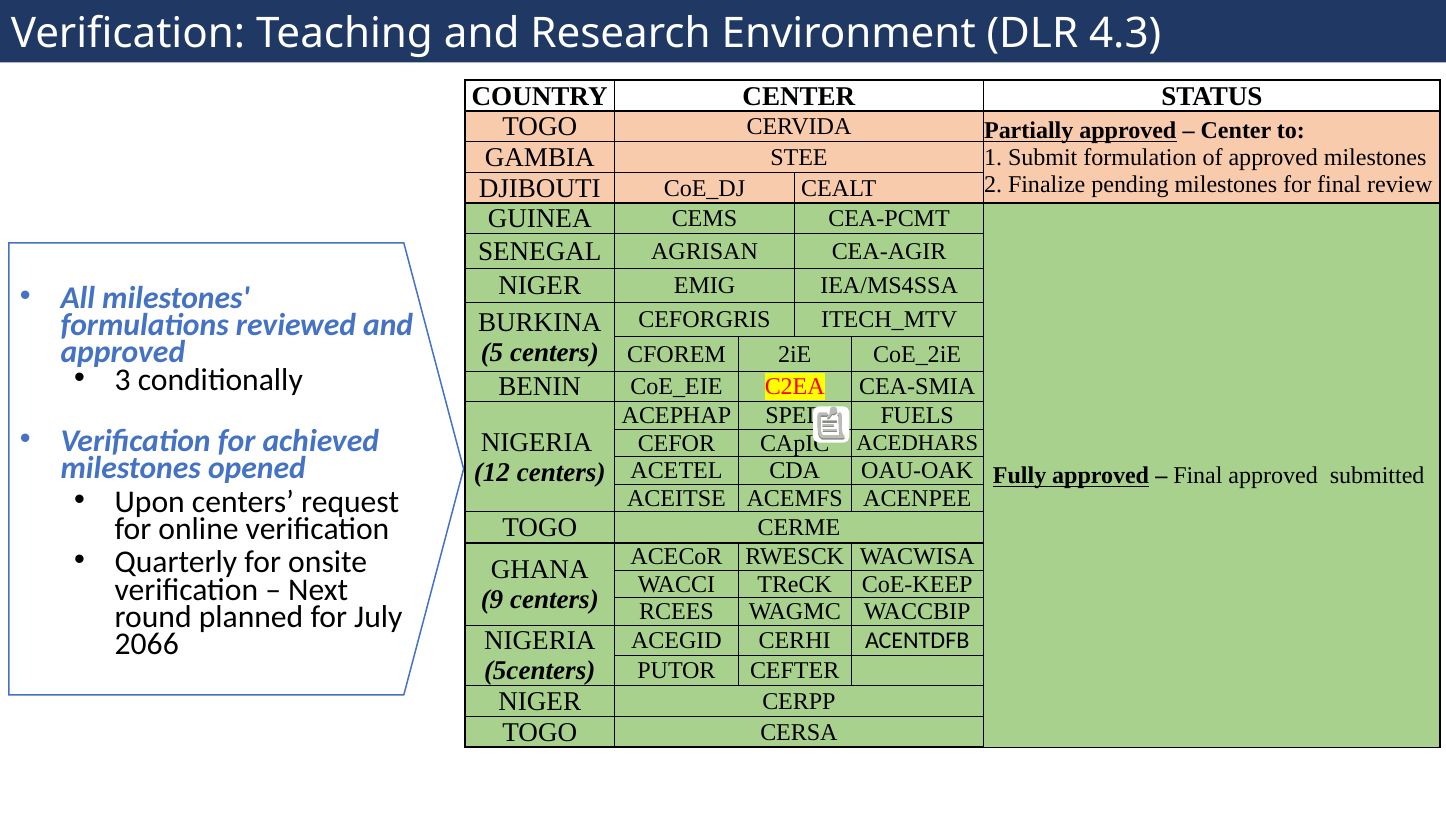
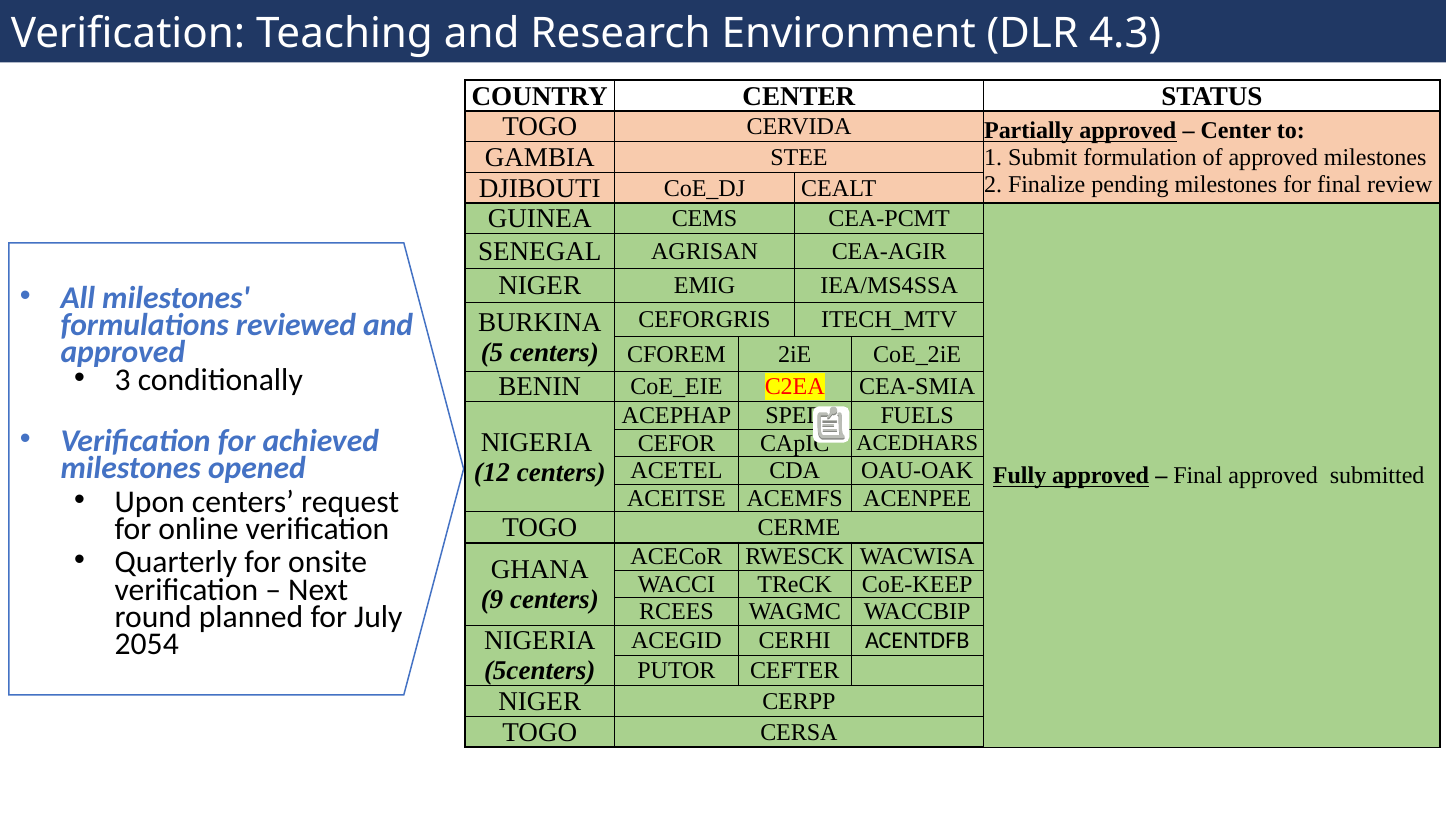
2066: 2066 -> 2054
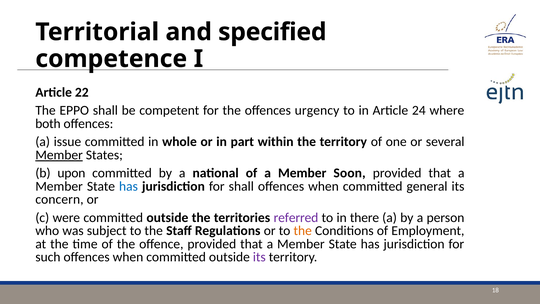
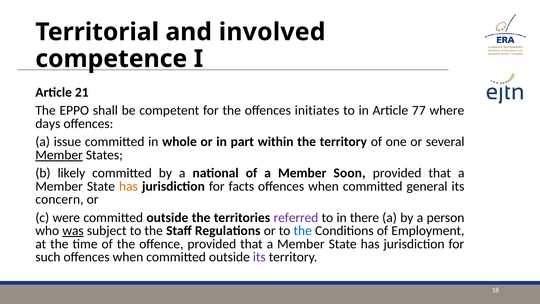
specified: specified -> involved
22: 22 -> 21
urgency: urgency -> initiates
24: 24 -> 77
both: both -> days
upon: upon -> likely
has at (128, 186) colour: blue -> orange
for shall: shall -> facts
was underline: none -> present
the at (303, 231) colour: orange -> blue
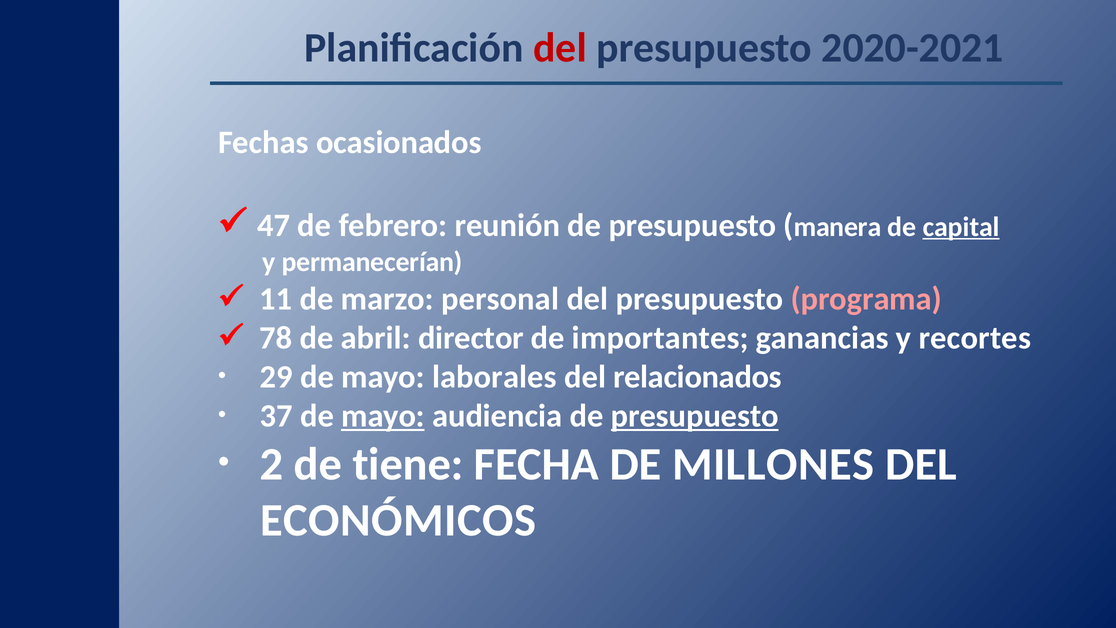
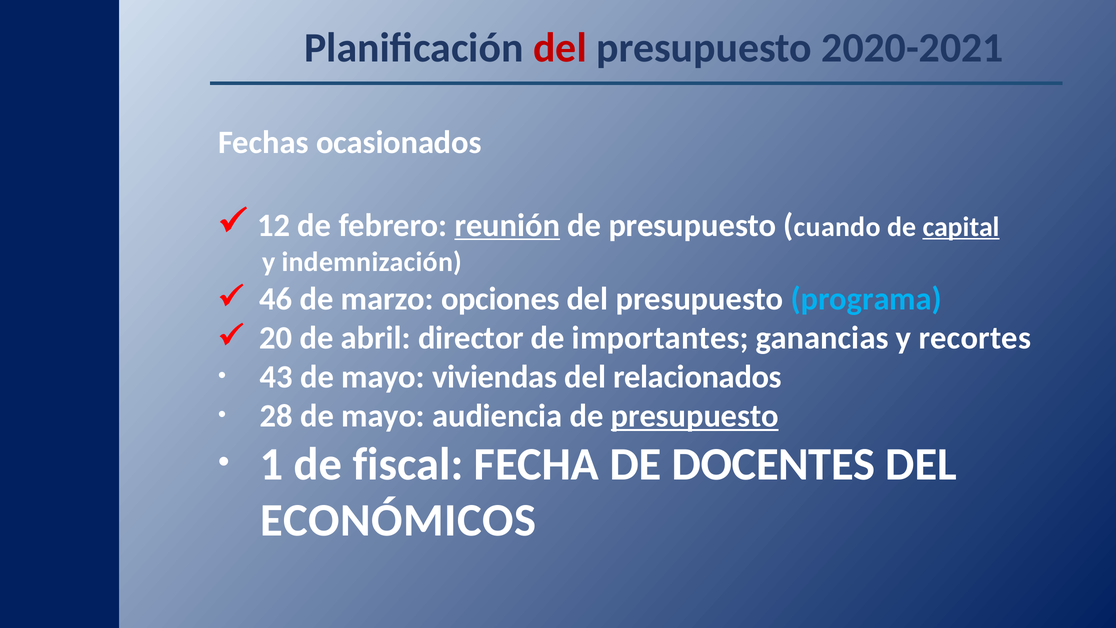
47: 47 -> 12
reunión underline: none -> present
manera: manera -> cuando
permanecerían: permanecerían -> indemnización
11: 11 -> 46
personal: personal -> opciones
programa colour: pink -> light blue
78: 78 -> 20
29: 29 -> 43
laborales: laborales -> viviendas
37: 37 -> 28
mayo at (383, 416) underline: present -> none
2: 2 -> 1
tiene: tiene -> fiscal
MILLONES: MILLONES -> DOCENTES
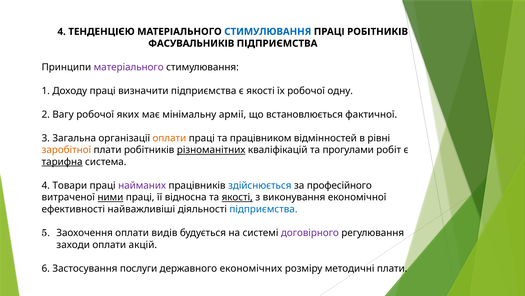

→ **DIRECTIVE**
Format the data from the line containing "specified: specified -> involved" to the line containing "was underline: none -> present", inclusive, as a JSON list of strings with one string per line and blank lines omitted.

→ **FULL SOLUTION**
[
  "specified: specified -> involved",
  "22: 22 -> 21",
  "urgency: urgency -> initiates",
  "24: 24 -> 77",
  "both: both -> days",
  "upon: upon -> likely",
  "has at (128, 186) colour: blue -> orange",
  "for shall: shall -> facts",
  "was underline: none -> present"
]